(Stored entries)
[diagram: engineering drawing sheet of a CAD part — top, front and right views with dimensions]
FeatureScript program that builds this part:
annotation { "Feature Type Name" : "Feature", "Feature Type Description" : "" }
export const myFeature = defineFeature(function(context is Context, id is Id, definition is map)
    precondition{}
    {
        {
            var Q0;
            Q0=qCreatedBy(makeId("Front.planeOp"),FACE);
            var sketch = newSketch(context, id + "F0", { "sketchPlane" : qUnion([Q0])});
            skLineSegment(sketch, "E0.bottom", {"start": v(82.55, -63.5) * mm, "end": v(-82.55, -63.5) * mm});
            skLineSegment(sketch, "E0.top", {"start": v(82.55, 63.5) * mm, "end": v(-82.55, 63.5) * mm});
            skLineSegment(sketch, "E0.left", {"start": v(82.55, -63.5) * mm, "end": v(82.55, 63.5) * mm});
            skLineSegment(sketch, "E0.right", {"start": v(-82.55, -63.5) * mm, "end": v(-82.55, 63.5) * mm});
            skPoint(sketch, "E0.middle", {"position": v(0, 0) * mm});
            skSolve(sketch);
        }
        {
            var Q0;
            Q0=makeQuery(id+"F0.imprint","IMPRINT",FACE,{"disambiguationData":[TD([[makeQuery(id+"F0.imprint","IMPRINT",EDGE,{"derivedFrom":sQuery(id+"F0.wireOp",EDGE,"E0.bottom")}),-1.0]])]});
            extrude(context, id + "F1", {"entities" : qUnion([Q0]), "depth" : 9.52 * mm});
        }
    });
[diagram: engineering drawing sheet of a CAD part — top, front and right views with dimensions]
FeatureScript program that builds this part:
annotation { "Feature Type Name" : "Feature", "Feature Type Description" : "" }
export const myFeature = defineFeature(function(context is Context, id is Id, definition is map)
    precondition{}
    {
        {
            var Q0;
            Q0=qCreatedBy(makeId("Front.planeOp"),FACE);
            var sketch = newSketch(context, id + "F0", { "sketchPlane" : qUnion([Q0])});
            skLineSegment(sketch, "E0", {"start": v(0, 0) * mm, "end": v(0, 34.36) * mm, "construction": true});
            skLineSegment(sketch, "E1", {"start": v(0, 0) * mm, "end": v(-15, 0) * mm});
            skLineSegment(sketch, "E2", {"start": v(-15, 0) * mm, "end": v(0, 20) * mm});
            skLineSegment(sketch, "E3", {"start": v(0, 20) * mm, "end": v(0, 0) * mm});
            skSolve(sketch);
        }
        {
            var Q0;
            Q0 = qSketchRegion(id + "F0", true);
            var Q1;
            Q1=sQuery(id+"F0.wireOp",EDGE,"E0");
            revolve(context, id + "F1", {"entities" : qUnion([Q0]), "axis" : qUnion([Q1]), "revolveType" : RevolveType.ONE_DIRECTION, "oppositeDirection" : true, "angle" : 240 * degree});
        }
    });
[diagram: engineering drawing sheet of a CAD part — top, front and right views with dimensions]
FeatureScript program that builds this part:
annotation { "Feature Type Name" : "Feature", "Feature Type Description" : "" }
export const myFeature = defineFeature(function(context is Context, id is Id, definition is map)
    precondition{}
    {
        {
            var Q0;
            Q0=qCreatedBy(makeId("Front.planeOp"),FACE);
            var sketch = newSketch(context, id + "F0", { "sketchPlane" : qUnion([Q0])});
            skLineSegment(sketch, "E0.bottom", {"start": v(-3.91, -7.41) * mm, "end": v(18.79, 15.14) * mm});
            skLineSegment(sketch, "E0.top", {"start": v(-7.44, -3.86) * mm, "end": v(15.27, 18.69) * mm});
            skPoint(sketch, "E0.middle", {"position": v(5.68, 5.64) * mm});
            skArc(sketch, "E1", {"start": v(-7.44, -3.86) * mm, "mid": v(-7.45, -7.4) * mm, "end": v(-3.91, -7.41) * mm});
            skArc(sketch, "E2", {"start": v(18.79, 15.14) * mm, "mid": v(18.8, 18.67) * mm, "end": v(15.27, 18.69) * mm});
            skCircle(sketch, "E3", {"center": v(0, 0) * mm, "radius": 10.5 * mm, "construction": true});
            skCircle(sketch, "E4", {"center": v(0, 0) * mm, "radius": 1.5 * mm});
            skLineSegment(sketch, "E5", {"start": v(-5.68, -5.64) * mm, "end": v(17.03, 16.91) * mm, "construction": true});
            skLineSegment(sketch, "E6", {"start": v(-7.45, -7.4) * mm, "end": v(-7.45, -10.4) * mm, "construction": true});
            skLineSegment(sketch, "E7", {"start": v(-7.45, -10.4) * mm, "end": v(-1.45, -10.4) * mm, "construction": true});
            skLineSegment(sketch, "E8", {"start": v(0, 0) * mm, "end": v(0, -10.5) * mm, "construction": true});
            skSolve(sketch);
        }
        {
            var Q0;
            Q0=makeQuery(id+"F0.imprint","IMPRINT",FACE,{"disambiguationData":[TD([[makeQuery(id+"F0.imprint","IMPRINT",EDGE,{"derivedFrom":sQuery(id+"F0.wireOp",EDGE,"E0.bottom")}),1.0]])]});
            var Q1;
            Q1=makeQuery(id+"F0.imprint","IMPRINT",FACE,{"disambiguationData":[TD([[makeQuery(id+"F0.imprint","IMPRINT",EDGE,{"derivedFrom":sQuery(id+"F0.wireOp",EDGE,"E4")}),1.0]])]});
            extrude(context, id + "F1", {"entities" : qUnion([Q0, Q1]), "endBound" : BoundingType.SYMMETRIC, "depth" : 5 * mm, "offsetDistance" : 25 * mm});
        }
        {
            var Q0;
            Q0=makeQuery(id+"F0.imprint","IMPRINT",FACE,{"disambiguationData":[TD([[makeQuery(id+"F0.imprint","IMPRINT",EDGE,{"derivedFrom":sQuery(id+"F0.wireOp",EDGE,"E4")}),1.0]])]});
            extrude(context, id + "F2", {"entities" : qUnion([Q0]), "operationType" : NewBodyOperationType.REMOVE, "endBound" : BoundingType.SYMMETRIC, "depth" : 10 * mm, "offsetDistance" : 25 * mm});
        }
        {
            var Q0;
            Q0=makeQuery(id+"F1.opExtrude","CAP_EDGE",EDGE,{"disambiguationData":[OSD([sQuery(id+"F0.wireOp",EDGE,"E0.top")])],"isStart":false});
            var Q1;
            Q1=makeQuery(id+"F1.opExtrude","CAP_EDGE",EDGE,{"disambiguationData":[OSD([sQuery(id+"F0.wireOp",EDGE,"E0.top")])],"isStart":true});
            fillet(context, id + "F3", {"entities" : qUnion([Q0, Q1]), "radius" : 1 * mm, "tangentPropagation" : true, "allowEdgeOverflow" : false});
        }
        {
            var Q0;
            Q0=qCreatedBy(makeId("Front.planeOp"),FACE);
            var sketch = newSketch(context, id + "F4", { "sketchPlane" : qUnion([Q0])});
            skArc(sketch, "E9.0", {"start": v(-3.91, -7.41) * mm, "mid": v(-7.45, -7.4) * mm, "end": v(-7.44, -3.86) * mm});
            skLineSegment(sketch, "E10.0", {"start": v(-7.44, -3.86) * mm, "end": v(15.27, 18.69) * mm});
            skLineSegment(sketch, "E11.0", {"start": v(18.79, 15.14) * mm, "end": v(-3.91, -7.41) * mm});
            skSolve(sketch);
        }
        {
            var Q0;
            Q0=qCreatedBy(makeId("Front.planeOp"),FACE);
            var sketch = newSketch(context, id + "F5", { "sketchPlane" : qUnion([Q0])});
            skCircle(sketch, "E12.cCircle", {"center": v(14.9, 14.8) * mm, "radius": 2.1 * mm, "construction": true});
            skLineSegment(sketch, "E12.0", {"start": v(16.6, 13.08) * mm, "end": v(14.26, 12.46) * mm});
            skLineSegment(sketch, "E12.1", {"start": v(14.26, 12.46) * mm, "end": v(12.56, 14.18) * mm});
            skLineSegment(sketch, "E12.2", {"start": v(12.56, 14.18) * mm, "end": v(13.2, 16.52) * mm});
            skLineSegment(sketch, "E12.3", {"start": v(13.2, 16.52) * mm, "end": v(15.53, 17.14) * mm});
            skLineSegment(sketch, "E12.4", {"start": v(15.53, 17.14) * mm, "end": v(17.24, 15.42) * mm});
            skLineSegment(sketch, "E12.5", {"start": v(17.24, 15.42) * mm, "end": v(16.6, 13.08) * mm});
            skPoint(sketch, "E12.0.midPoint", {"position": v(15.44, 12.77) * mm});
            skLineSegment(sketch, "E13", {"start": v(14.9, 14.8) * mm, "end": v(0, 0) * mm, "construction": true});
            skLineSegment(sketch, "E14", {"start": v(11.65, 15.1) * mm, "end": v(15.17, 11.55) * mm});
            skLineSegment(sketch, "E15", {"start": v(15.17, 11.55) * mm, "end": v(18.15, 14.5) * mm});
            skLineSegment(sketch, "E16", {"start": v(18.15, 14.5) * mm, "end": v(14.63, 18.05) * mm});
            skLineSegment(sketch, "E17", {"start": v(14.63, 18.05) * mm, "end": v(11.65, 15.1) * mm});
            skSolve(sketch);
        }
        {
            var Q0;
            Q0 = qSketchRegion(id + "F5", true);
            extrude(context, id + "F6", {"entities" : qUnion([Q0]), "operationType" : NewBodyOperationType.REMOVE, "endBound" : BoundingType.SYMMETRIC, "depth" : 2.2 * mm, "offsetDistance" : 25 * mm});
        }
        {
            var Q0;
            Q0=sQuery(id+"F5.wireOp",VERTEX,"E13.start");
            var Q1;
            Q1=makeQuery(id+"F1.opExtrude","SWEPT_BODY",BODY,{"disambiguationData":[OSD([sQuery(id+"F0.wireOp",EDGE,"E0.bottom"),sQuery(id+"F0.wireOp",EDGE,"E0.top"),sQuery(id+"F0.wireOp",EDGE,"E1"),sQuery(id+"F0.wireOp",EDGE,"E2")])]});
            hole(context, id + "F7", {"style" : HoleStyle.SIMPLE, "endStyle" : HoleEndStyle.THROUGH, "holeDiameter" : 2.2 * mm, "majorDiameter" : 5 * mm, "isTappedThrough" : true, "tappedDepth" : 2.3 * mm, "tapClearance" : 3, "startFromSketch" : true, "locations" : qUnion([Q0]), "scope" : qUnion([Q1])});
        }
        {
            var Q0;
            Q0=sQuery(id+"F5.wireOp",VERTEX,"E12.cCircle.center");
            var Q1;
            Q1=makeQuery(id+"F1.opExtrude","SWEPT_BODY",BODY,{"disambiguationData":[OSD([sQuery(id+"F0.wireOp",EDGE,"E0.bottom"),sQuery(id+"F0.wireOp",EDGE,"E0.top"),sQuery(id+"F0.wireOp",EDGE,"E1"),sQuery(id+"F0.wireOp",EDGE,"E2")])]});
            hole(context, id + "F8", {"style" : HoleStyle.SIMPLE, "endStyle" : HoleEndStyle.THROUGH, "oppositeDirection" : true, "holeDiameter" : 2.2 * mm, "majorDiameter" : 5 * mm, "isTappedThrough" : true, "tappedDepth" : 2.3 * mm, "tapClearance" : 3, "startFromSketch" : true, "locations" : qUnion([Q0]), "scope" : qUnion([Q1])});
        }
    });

- Brief
Find every line in the records that contains the string "skPoint", and copy each of those lines. Treat uppercase and lowercase letters as different.

- Complete answer
            skPoint(sketch, "E0.middle", {"position": v(0, 0) * mm});
            skPoint(sketch, "E0.middle", {"position": v(5.68, 5.64) * mm});
            skPoint(sketch, "E12.0.midPoint", {"position": v(15.44, 12.77) * mm});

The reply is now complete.